■ To do ■
Go to the line that contains "6 août 2026" and extract it along with every line after it, exactly, through the end of the data below.

____________

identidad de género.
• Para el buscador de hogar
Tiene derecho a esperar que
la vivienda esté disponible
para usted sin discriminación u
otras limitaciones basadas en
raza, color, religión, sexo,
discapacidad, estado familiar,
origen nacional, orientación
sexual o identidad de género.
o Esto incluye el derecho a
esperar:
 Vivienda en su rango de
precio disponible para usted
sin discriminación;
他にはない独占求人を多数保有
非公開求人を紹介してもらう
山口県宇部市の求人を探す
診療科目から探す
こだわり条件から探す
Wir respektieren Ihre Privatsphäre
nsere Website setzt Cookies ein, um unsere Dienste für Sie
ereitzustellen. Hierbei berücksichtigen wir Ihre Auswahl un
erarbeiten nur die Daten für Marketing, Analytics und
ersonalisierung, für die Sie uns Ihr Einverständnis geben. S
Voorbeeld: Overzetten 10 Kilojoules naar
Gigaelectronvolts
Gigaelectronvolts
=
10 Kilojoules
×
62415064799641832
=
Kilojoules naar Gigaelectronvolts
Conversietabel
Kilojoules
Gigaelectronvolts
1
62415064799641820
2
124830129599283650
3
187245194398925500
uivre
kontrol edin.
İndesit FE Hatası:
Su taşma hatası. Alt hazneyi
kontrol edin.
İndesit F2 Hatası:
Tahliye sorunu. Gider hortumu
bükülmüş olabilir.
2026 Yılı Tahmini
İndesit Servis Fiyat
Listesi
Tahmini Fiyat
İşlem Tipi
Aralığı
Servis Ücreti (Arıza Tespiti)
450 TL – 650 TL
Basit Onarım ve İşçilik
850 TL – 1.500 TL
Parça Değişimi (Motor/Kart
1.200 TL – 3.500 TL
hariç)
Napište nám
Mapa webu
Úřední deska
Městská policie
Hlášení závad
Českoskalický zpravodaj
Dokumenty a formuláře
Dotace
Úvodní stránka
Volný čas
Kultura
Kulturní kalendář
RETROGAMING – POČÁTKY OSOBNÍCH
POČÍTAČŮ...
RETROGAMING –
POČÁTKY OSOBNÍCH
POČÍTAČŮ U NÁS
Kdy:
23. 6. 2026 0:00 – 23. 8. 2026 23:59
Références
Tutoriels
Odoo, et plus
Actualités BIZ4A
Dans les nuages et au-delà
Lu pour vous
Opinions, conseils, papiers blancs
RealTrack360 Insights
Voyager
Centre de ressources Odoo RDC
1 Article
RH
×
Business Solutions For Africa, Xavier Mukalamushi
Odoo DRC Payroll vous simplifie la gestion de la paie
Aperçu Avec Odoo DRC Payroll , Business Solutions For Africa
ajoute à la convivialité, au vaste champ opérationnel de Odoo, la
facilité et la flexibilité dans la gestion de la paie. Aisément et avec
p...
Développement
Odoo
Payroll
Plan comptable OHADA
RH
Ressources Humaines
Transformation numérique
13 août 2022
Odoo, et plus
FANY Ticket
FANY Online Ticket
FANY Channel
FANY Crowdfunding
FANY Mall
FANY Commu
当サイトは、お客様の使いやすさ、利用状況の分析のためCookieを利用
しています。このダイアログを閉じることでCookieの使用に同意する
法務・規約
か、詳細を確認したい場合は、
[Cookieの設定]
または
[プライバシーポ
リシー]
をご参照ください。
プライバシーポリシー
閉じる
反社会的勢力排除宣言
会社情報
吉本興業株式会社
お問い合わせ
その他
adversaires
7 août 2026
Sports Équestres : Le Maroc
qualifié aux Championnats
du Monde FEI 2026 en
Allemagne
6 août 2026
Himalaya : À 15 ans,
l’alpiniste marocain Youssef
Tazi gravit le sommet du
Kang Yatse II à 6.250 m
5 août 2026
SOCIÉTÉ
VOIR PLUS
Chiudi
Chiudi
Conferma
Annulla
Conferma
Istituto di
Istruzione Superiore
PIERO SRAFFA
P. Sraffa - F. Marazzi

____________

■ Reply ■
6 août 2026
Himalaya : À 15 ans,
l’alpiniste marocain Youssef
Tazi gravit le sommet du
Kang Yatse II à 6.250 m
5 août 2026
SOCIÉTÉ
VOIR PLUS
Chiudi
Chiudi
Conferma
Annulla
Conferma
Istituto di
Istruzione Superiore
PIERO SRAFFA
P. Sraffa - F. Marazzi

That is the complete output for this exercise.